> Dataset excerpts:
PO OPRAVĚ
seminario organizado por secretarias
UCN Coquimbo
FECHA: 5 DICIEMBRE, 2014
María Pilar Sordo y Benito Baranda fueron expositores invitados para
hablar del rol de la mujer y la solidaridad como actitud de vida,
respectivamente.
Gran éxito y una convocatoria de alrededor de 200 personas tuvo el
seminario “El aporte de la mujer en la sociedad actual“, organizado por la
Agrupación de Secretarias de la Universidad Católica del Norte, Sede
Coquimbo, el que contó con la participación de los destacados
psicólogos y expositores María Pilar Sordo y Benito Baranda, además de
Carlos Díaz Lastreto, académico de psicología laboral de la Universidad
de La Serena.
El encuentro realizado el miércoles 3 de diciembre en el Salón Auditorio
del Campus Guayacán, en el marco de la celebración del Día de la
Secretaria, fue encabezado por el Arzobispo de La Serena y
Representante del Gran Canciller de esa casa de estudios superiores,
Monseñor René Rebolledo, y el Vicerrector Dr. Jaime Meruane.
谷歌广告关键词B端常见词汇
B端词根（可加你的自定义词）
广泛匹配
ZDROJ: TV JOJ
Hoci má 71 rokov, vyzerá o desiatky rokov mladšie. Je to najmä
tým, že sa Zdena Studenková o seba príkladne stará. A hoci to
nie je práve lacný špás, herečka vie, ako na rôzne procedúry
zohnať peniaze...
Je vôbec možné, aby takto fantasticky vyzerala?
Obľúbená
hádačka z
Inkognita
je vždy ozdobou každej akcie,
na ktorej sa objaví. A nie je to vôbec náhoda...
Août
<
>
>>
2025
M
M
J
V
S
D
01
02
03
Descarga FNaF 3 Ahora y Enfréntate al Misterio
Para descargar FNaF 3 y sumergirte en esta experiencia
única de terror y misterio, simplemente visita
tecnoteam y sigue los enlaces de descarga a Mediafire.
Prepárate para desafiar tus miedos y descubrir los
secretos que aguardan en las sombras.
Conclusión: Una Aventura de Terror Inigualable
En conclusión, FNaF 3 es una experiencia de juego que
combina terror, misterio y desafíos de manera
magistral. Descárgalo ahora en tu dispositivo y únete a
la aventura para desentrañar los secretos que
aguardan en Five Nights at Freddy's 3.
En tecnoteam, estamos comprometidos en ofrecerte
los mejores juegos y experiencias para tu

> Job item: From the line containing "del Campus Guayacán, en" to the last line above, repeat every line exactly and nothing else.

> Answer to the exercise:
del Campus Guayacán, en el marco de la celebración del Día de la
Secretaria, fue encabezado por el Arzobispo de La Serena y
Representante del Gran Canciller de esa casa de estudios superiores,
Monseñor René Rebolledo, y el Vicerrector Dr. Jaime Meruane.
谷歌广告关键词B端常见词汇
B端词根（可加你的自定义词）
广泛匹配
ZDROJ: TV JOJ
Hoci má 71 rokov, vyzerá o desiatky rokov mladšie. Je to najmä
tým, že sa Zdena Studenková o seba príkladne stará. A hoci to
nie je práve lacný špás, herečka vie, ako na rôzne procedúry
zohnať peniaze...
Je vôbec možné, aby takto fantasticky vyzerala?
Obľúbená
hádačka z
Inkognita
je vždy ozdobou každej akcie,
na ktorej sa objaví. A nie je to vôbec náhoda...
Août
<
>
>>
2025
M
M
J
V
S
D
01
02
03
Descarga FNaF 3 Ahora y Enfréntate al Misterio
Para descargar FNaF 3 y sumergirte en esta experiencia
única de terror y misterio, simplemente visita
tecnoteam y sigue los enlaces de descarga a Mediafire.
Prepárate para desafiar tus miedos y descubrir los
secretos que aguardan en las sombras.
Conclusión: Una Aventura de Terror Inigualable
En conclusión, FNaF 3 es una experiencia de juego que
combina terror, misterio y desafíos de manera
magistral. Descárgalo ahora en tu dispositivo y únete a
la aventura para desentrañar los secretos que
aguardan en Five Nights at Freddy's 3.
En tecnoteam, estamos comprometidos en ofrecerte
los mejores juegos y experiencias para tu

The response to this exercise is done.